Agentic Legal RAG Challenge 2026: How Sparks of intelligence Tested the Limits of Agentic RAG
The Sparks of intelligence team published a breakdown of their participation in the Agentic Legal RAG Challenge 2026—a hackathon focused on answering…
AI-processed from Habr AI; edited by Hamidun News
The Sparks of intelligence team published a detailed breakdown of their participation in the Agentic Legal RAG Challenge 2026 — an international hackathon focused on legal RAG. This is not a story about a resounding victory, but a useful engineering report on why document search systems tend to fail during context preparation rather than during LLM selection.
How the hackathon was organized
The competition was conducted by EORA AI Applications and Services. Participants needed to build a system that answers questions about documents from the Dubai International Financial Centre (DIFC) courts. The hackathon proceeded in two stages: from March 11-19, 2026, participants worked with 30 documents and 100 questions, and in the finals, which took place March 20-22, 2026, the volume grew to 300 documents and 900 questions.
The prize fund was $32,000, and more than 300 people participated in the competition. The difficulty wasn't only in volume. The organizers deliberately incorporated different answer types: boolean, name, date, number, and free text.
That is, one generation model wasn't enough — the system had to precisely extract facts, maintain context, and not spend too much time and tokens. For free text answers, LLM evaluation was used, and key criteria included accuracy, speed, and processing cost. In essence, participants were being tested not on the ability to "plug in a chatbot," but on the maturity of the entire retrieval loop.
Two versions of the system
The team assembled two architectures on a single stack: Qdrant as the vector database, LlamaIndex for working with indexes and LLM abstractions, and Unstructured — for extracting text from PDFs while preserving structure. After that, the paths diverged.
The first version was maximally practical: chunking by pages with overlap, hybrid search, filtering by metadata and regular expressions. The second version was notably more ambitious: hierarchical chunking, preliminary structure analysis via LLM, and an agent router that selects the appropriate search tool for a specific question.
- The simple version divided documents by pages and immediately provided clear grounding.
- Search there was built on a mix of vectors, metadata, and regex filters.
- The agent version used a router and four tools: metadata search, exact match, document comparison, and hybrid search.
- Both schemes applied a reranker to shuffle the top-k candidates and boost relevance.
In practice, the simple architecture proved more robust. It could be assembled quickly, behavior was predictable, and the source of answers was easier to trace.
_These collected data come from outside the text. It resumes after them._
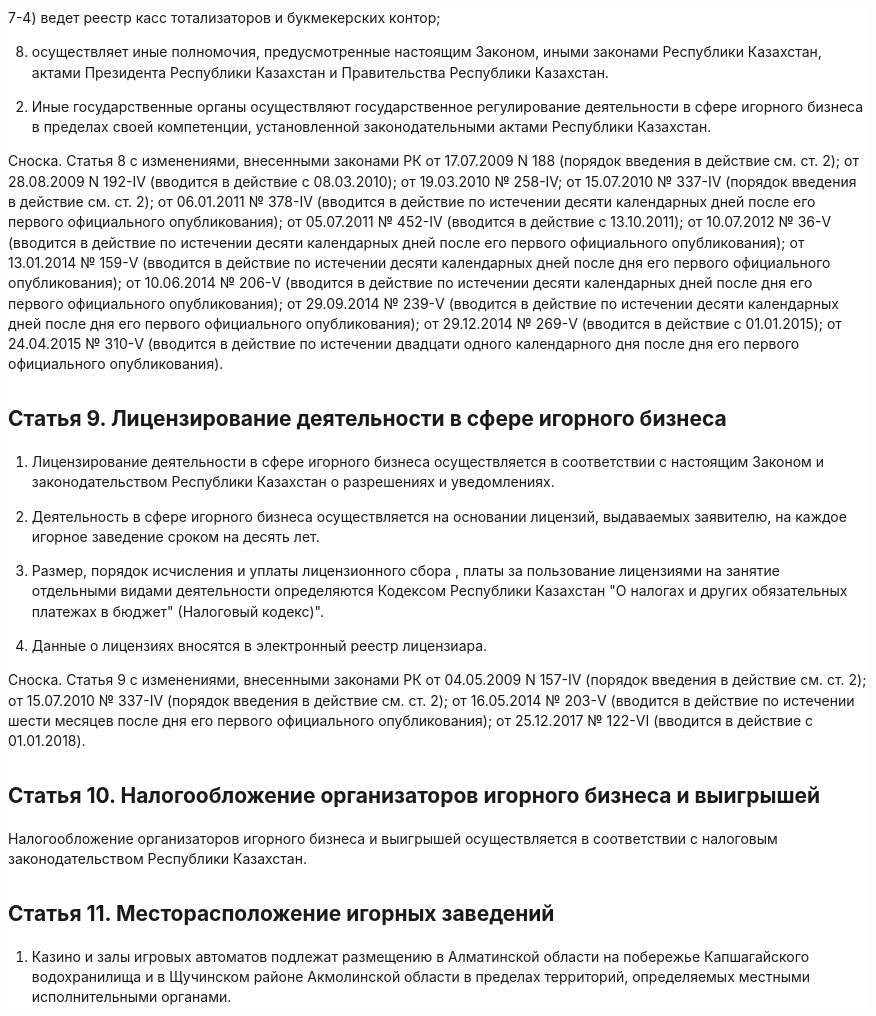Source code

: 7-4) ведет реестр касс тотализаторов и букмекерских контор;

8) осуществляет иные полномочия, предусмотренные настоящим Законом, иными законами Республики Казахстан, актами Президента Республики Казахстан и Правительства Республики Казахстан.

2. Иные государственные органы осуществляют государственное регулирование деятельности в сфере игорного бизнеса в пределах своей компетенции, установленной законодательными актами Республики Казахстан.

Сноска. Статья 8 с изменениями, внесенными законами РК от 17.07.2009 N 188 (порядок введения в действие см. ст. 2); от 28.08.2009 N 192-IV (вводится в действие с 08.03.2010); от 19.03.2010 № 258-IV; от 15.07.2010 № 337-IV (порядок введения в действие см. ст. 2); от 06.01.2011 № 378-IV (вводится в действие по истечении десяти календарных дней после его первого официального опубликования); от 05.07.2011 № 452-IV (вводится в действие с 13.10.2011); от 10.07.2012 № 36-V (вводится в действие по истечении десяти календарных дней после его первого официального опубликования); от 13.01.2014 № 159-V (вводится в действие по истечении десяти календарных дней после дня его первого официального опубликования); от 10.06.2014 № 206-V (вводится в действие по истечении десяти календарных дней после дня его первого официального опубликования); от 29.09.2014 № 239-V (вводится в действие по истечении десяти календарных дней после дня его первого официального опубликования); от 29.12.2014 № 269-V (вводится в действие с 01.01.2015); от 24.04.2015 № 310-V (вводится в действие по истечении двадцати одного календарного дня после дня его первого официального опубликования).

## Статья 9. Лицензирование деятельности в сфере игорного бизнеса

1. Лицензирование деятельности в сфере игорного бизнеса осуществляется в соответствии с настоящим Законом и законодательством Республики Казахстан о разрешениях и уведомлениях.

2. Деятельность в сфере игорного бизнеса осуществляется на основании лицензий, выдаваемых заявителю, на каждое игорное заведение сроком на десять лет.

3. Размер, порядок исчисления и уплаты лицензионного сбора , платы за пользование лицензиями на занятие отдельными видами деятельности определяются Кодексом Республики Казахстан "О налогах и других обязательных платежах в бюджет" (Налоговый кодекс)".

4. Данные о лицензиях вносятся в электронный реестр лицензиара.

Сноска. Статья 9 с изменениями, внесенными законами РК от 04.05.2009 N 157-IV (порядок введения в действие см. ст. 2); от 15.07.2010 № 337-IV (порядок введения в действие см. ст. 2); от 16.05.2014 № 203-V (вводится в действие по истечении шести месяцев после дня его первого официального опубликования); от 25.12.2017 № 122-VI (вводится в действие с 01.01.2018).

## Статья 10. Налогообложение организаторов игорного бизнеса и выигрышей

Налогообложение организаторов игорного бизнеса и выигрышей осуществляется в соответствии с налоговым законодательством Республики Казахстан.

## Статья 11. Месторасположение игорных заведений

1. Казино и залы игровых автоматов подлежат размещению в Алматинской области на побережье Капшагайского водохранилища и в Щучинском районе Акмолинской области в пределах территорий, определяемых местными исполнительными органами.

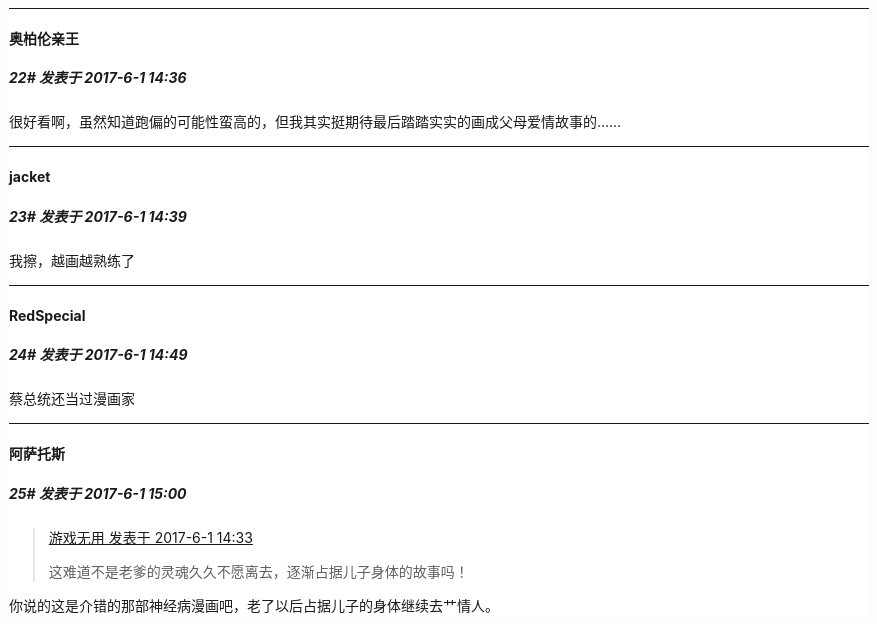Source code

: 


*****

####  奥柏伦亲王  
##### 22#       发表于 2017-6-1 14:36




很好看啊，虽然知道跑偏的可能性蛮高的，但我其实挺期待最后踏踏实实的画成父母爱情故事的……







*****

####  jacket  
##### 23#       发表于 2017-6-1 14:39




我擦，越画越熟练了







*****

####  RedSpecial  
##### 24#       发表于 2017-6-1 14:49




蔡总统还当过漫画家







*****

####  阿萨托斯  
##### 25#       发表于 2017-6-1 15:00



<blockquote><a href="httphttps://bbs.saraba1st.com/2b/forum.php?mod=redirect&amp;goto=findpost&amp;pid=36120808&amp;ptid=1511064" target="_blank">游戏无用 发表于 2017-6-1 14:33</a>

这难道不是老爹的灵魂久久不愿离去，逐渐占据儿子身体的故事吗！</blockquote>
你说的这是介错的那部神经病漫画吧，老了以后占据儿子的身体继续去艹情人。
The agent scheme looked stronger on paper but turned out to be more expensive in time: two LLM calls, unstable chunking, and more points of failure. Even after fixing some errors, the team didn't manage to fully run through and tune the entire pipeline. For a hackathon with a hard deadline, this is critical: extra complexity quickly eats up the advantage of a "smart" architecture.
Where everything broke down
The main problem turned out to be chunking. The same splitting template worked differently on different pages, and tiny meaningless fragments had to be simply glued to adjacent chunks. In the simple scheme, regex also got in the way: they accelerated pattern search but easily missed needed cases or produced false positives. A separate issue surfaced around grounding: first, the needed links and metadata weren't loaded properly, then this was fixed, but with grounding growth came a drop in accuracy. A good illustration that retrieval systems are rarely optimized by a single metric without side effects.
"In such tight deadlines, building such a system is practically
impossible without code agents."
The final results only confirmed this. The simple solution reached 0.79 accuracy at 0.63 grounding and demonstrated stable, if not ideal, behavior. The more complex agent version lost on accuracy in the preliminary stage and worked slower, and in the finals it wasn't even submitted due to API errors before the deadline. The authors separately warn of another trap: code agents are useful for wrapping and routine tasks, but in complex settings can substitute real steps with stubs, "magic numbers," or narrow regex hacks that look like solutions but don't withstand real testing.
What this means
The breakdown well illustrates the real status of agentic RAG in 2026. In tasks involving legal documents, it's not the most flashy scheme that wins, but the one where chunking, grounding, metadata, and testing are controlled. For teams building AI search over internal knowledge bases, the conclusion is simple: first you need to build reliable retrieval and measurability, and only then add routers, agents, and complex orchestration.